**Text section**:
BRIEF DESCRIPTION OF THE DRAWINGS
[0016] The above objects and advantages of the present invention
will become more readily apparent to those ordinarily skilled in
the art after reviewing the following detailed description and
accompanying drawings, in which:
[0017] FIG. 1A illustrates a schematic diagram of a fin-FET in
accordance with prior art.
[0018] FIG. 1B illustrates a schematic cross section of another
fin-FET in accordance with prior art.
[0019] FIGS. 2A to 2J illustrate schematic diagrams of a process
for fabricating a fin-FET in accordance with an embodiment of the
present invention.
[0020] FIG. 2D' illustrates a cross section prior the poly silicon
layer is planarized in accordance with another embodiment of the
present invention.
[0021] FIG. 2F' illustrates a simplified diagram indicating the
structure after the poly silicon layer is planarized in accordance
with the preferred embodiment.
[0022] FIGS. 3A to 3O illustrate schematic diagrams of a process
for fabricating a fin-FET in accordance with further another
embodiment of the present invention.
DETAILED DESCRIPTION OF PREFERRED EMBODIMENTS
[0023] Detail descriptions of several embodiments eligible to
exemplify the features of making and using the present invention
are disclosed as follows. It must be appreciated that the following
embodiments are just exemplary, but not used to limit the scope of
the present invention. Wherever possible, the same reference
numbers are used in the drawings and the description to refer to
the same or like parts.
[0024] The object of the present invention is to provide an improve
method for fabricating a fin-FET. FIGS. 2A to 2J illustrate
schematic diagrams of a process for fabricating a fin-FET 200 in
accordance with an embodiment of the present invention.

**Work request**: Can you reproduce the fin-FET patent passage above word for word, from its first line to its last?

**Given information**:

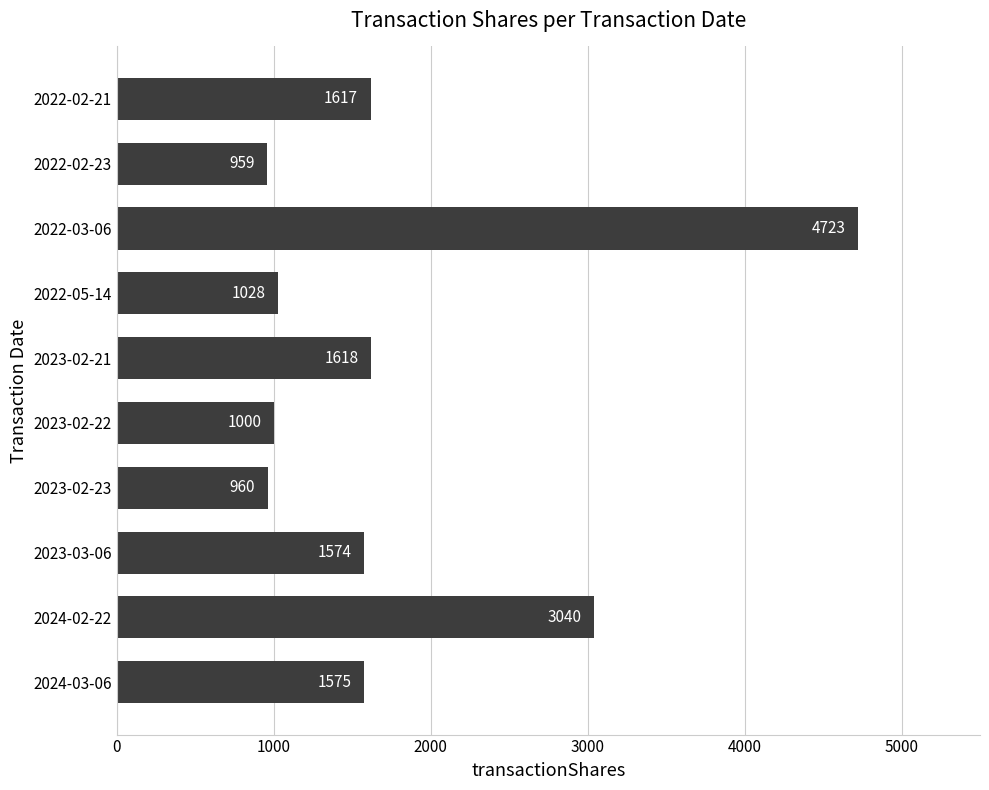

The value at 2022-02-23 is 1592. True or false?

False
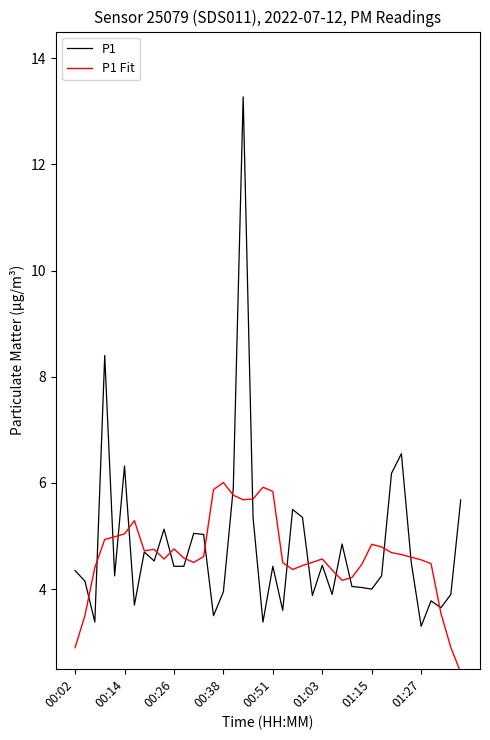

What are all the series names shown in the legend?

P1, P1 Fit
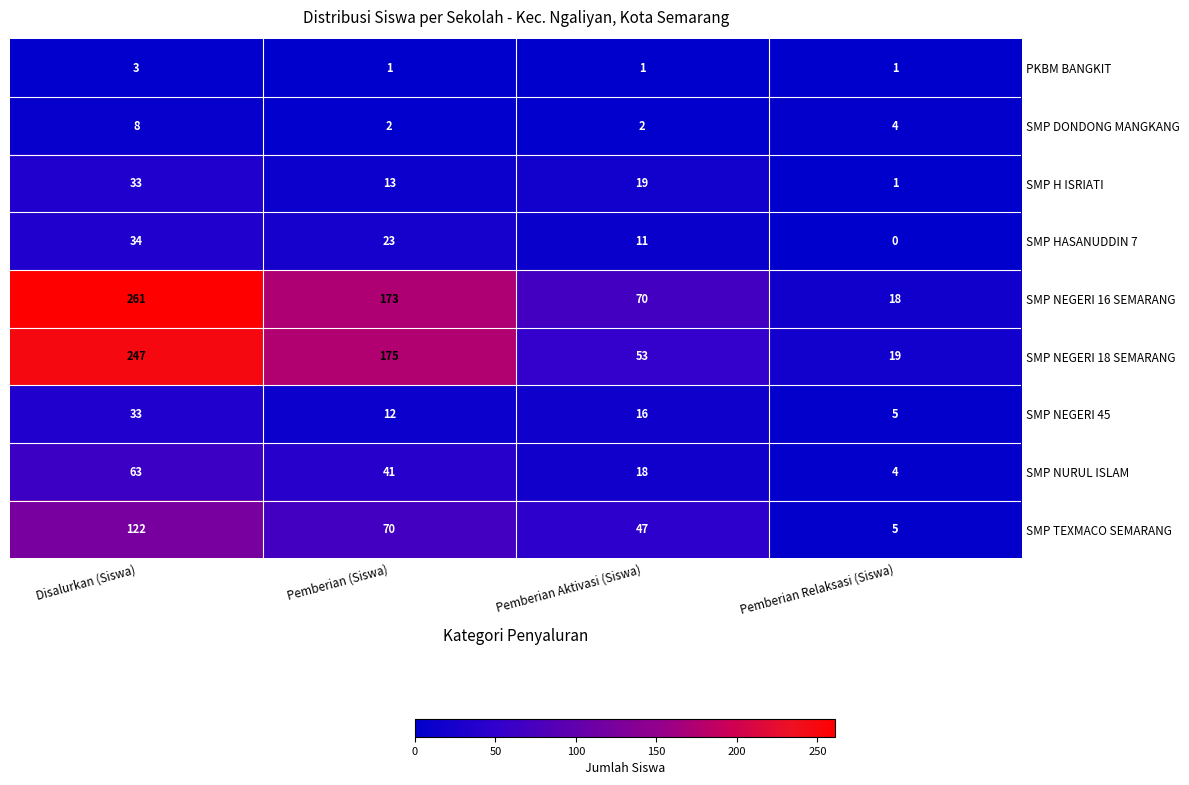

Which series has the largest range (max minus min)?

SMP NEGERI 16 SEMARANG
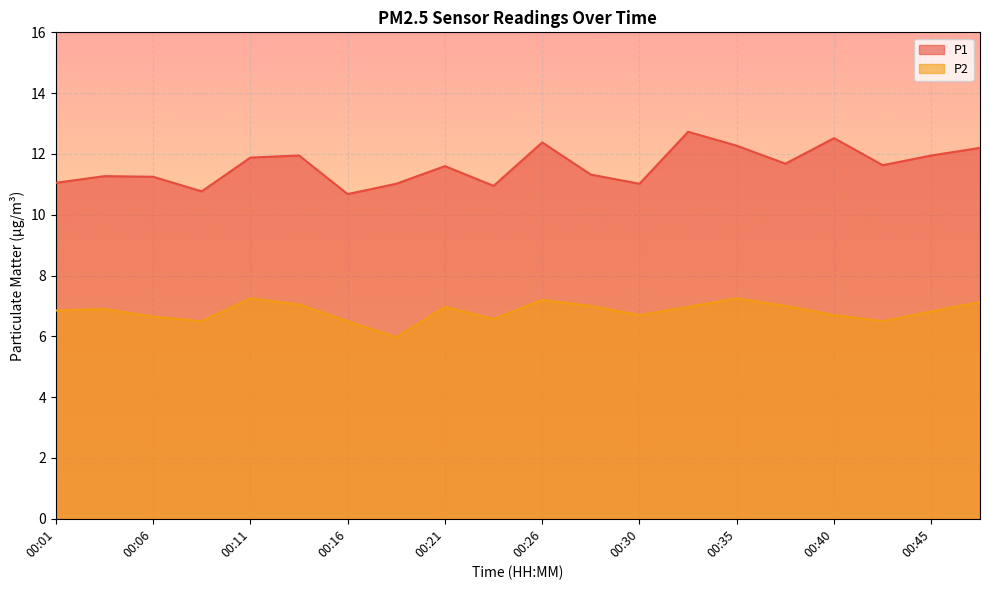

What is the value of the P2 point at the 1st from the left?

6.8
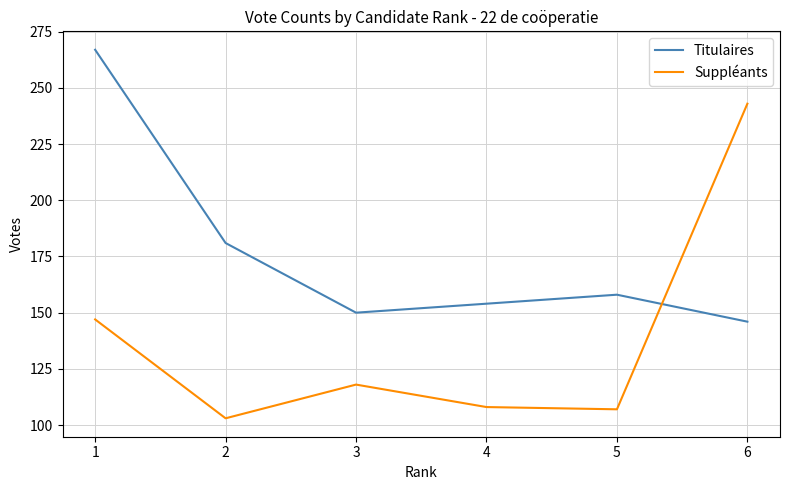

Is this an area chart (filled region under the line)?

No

**Response area**:
BRIEF DESCRIPTION OF THE DRAWINGS
[0016] The above objects and advantages of the present invention
will become more readily apparent to those ordinarily skilled in
the art after reviewing the following detailed description and
accompanying drawings, in which:
[0017] FIG. 1A illustrates a schematic diagram of a fin-FET in
accordance with prior art.
[0018] FIG. 1B illustrates a schematic cross section of another
fin-FET in accordance with prior art.
[0019] FIGS. 2A to 2J illustrate schematic diagrams of a process
for fabricating a fin-FET in accordance with an embodiment of the
present invention.
[0020] FIG. 2D' illustrates a cross section prior the poly silicon
layer is planarized in accordance with another embodiment of the
present invention.
[0021] FIG. 2F' illustrates a simplified diagram indicating the
structure after the poly silicon layer is planarized in accordance
with the preferred embodiment.
[0022] FIGS. 3A to 3O illustrate schematic diagrams of a process
for fabricating a fin-FET in accordance with further another
embodiment of the present invention.
DETAILED DESCRIPTION OF PREFERRED EMBODIMENTS
[0023] Detail descriptions of several embodiments eligible to
exemplify the features of making and using the present invention
are disclosed as follows. It must be appreciated that the following
embodiments are just exemplary, but not used to limit the scope of
the present invention. Wherever possible, the same reference
numbers are used in the drawings and the description to refer to
the same or like parts.
[0024] The object of the present invention is to provide an improve
method for fabricating a fin-FET. FIGS. 2A to 2J illustrate
schematic diagrams of a process for fabricating a fin-FET 200 in
accordance with an embodiment of the present invention.